In her visit, in which she was accompanied by her grandson Prince William, second heir to the throne, after she toured the top secret Defence Science and Technology Laboratory, and the lab’s new Energetics Analysis Center, she presented Porton Down and soldiers with an award, the Firmin Sword of Peace, one of the highest military accolades. Specifically, it was awarded to the 102nd Logistic Brigade. Why? For their role in their handling and identifying Novichok as the nerve agent that was allegedly used to poison Sergei Skripal and his daughter Yulia in March 2018. Thus, the House of Windsor lauded this hoax publically at the very moment that the British are attempting to use the “Russians hacked the DNC computer” to defeat the re-election of President Trump.
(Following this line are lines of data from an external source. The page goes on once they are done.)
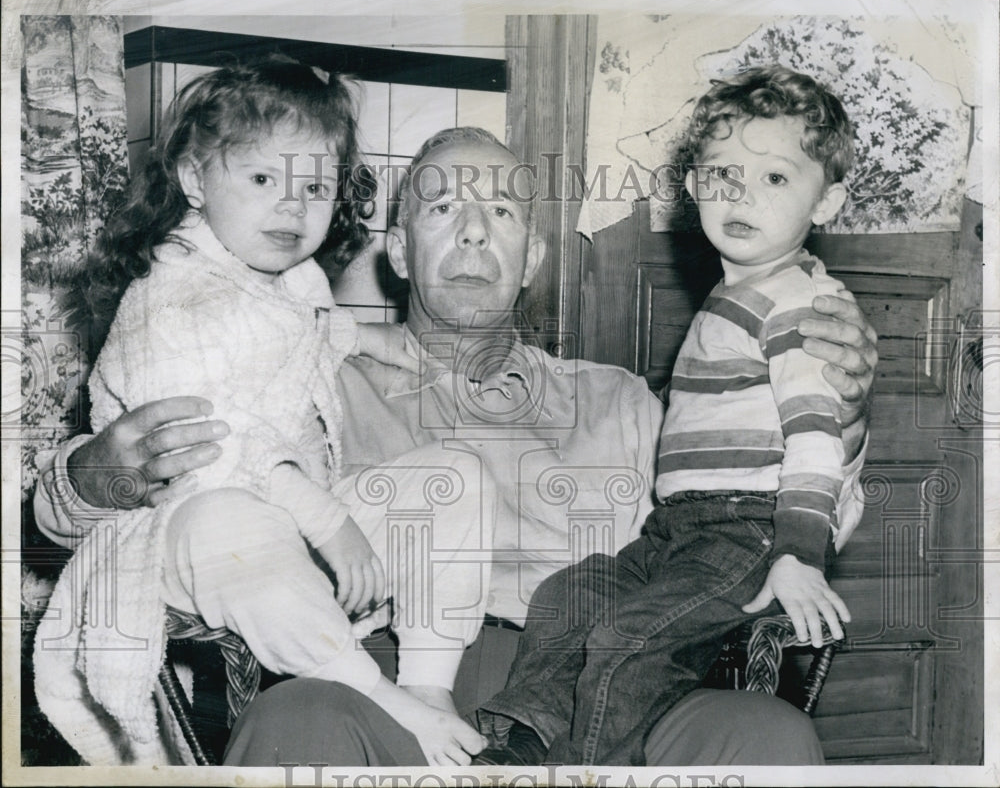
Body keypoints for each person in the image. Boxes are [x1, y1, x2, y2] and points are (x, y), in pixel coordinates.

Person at [34, 126, 879, 767]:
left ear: (532, 255)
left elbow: (756, 518)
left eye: (502, 212)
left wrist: (839, 407)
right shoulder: (312, 382)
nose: (474, 233)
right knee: (300, 721)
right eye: (443, 209)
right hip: (390, 683)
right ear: (399, 252)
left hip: (601, 682)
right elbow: (120, 533)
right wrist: (97, 474)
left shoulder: (622, 399)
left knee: (762, 731)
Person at [32, 61, 492, 767]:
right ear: (194, 179)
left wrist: (374, 339)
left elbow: (311, 328)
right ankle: (378, 692)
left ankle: (428, 685)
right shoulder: (168, 298)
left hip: (299, 519)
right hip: (189, 525)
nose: (292, 206)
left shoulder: (290, 278)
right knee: (228, 524)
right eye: (262, 179)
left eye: (314, 186)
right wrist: (330, 521)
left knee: (453, 475)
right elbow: (220, 441)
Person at [476, 66, 863, 766]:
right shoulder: (734, 294)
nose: (742, 193)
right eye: (722, 173)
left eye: (775, 178)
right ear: (691, 186)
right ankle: (524, 741)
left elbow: (817, 440)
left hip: (749, 528)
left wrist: (800, 551)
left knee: (630, 639)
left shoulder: (801, 304)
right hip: (674, 530)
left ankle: (581, 770)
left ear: (828, 199)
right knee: (571, 596)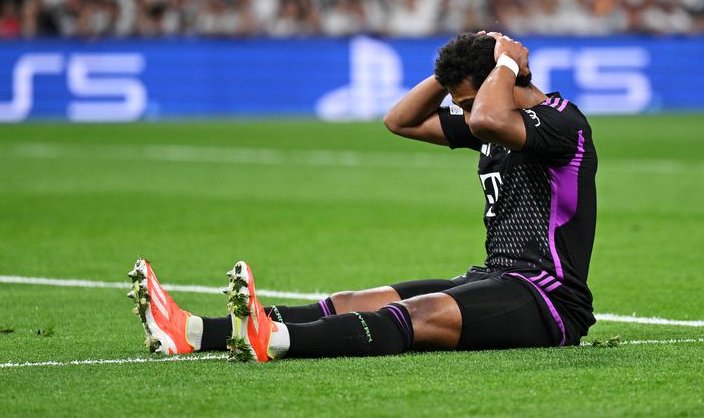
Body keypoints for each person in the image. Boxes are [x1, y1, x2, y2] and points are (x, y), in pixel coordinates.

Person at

In August of this year, the Russian so-called dissident Alexander Navalny was allegedly poisoned with Novichok — which seems to be surprisingly ineffective for a dangerous chemical weapon. Recall that Der Spiegel magazine reported that experts at Berlin’s Charite hospital where Navalny was taken for treatment, consulted Britain’s Porton Down lab, precisely “because of possible similarities with the 2018 Skripal attack.”

Porton Down, founded in 1916, has a notorious past. From 1945 to 1989, Porton exposed more than 3,400 human “guinea pigs” to nerve gas. In May 1953, a young British airman, Ronald Maddison, died after liquid nerve gas was dripped onto his arm by Porton “scientists” in an experiment. The death was ruled as “accidental.” Queen Elizabeth knows well the history of Porton Down.